Once the pictures are set aside, copy the records below exactly as they stand.

--- Exercise data Enclosed Below ---

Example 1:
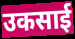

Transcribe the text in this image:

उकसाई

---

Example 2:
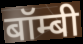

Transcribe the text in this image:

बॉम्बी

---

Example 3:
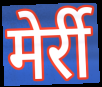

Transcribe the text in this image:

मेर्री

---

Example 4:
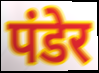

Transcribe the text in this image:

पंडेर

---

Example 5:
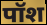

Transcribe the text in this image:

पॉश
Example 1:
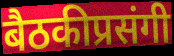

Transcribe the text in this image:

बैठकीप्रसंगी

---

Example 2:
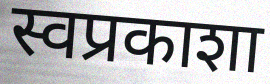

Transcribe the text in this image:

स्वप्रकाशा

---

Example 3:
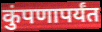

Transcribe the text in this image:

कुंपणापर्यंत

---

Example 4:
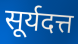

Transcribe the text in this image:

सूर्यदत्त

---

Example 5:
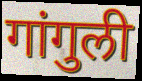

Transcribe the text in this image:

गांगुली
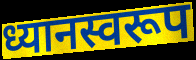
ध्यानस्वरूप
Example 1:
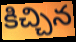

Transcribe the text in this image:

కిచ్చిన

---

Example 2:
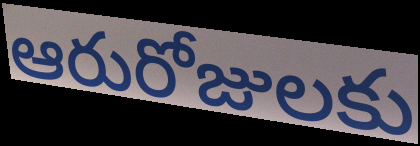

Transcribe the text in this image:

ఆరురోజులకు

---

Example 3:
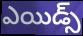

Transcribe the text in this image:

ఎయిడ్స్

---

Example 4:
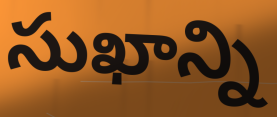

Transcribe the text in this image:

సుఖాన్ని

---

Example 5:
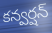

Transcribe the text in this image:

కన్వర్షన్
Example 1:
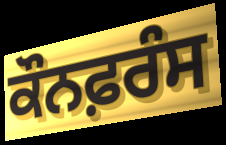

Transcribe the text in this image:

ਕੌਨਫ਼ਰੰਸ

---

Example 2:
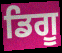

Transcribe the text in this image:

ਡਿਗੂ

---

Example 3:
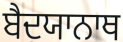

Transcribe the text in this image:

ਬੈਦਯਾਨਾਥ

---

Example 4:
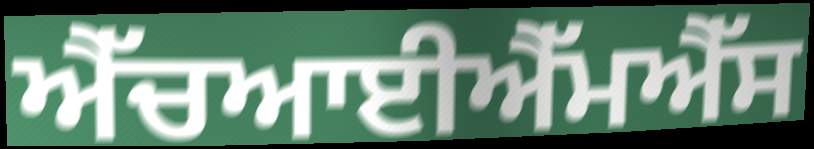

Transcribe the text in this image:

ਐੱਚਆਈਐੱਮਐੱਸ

--- End of Enclosed Exercise data ---

§ **Response to this task**
Example 1:

Transcribe the text in this image:

उकसाई

---

Example 2:

Transcribe the text in this image:

बॉम्बी

---

Example 3:

Transcribe the text in this image:

मेर्री

---

Example 4:

Transcribe the text in this image:

पंडेर

---

Example 5:

Transcribe the text in this image:

पॉश
Example 1:

Transcribe the text in this image:

बैठकीप्रसंगी

---

Example 2:

Transcribe the text in this image:

स्वप्रकाशा

---

Example 3:

Transcribe the text in this image:

कुंपणापर्यंत

---

Example 4:

Transcribe the text in this image:

सूर्यदत्त

---

Example 5:

Transcribe the text in this image:

गांगुली
ध्यानस्वरूप
Example 1:

Transcribe the text in this image:

కిచ్చిన

---

Example 2:

Transcribe the text in this image:

ఆరురోజులకు

---

Example 3:

Transcribe the text in this image:

ఎయిడ్స్

---

Example 4:

Transcribe the text in this image:

సుఖాన్ని

---

Example 5:

Transcribe the text in this image:

కన్వర్షన్
Example 1:

Transcribe the text in this image:

ਕੌਨਫ਼ਰੰਸ

---

Example 2:

Transcribe the text in this image:

ਡਿਗੂ

---

Example 3:

Transcribe the text in this image:

ਬੈਦਯਾਨਾਥ

---

Example 4:

Transcribe the text in this image:

ਐੱਚਆਈਐੱਮਐੱਸ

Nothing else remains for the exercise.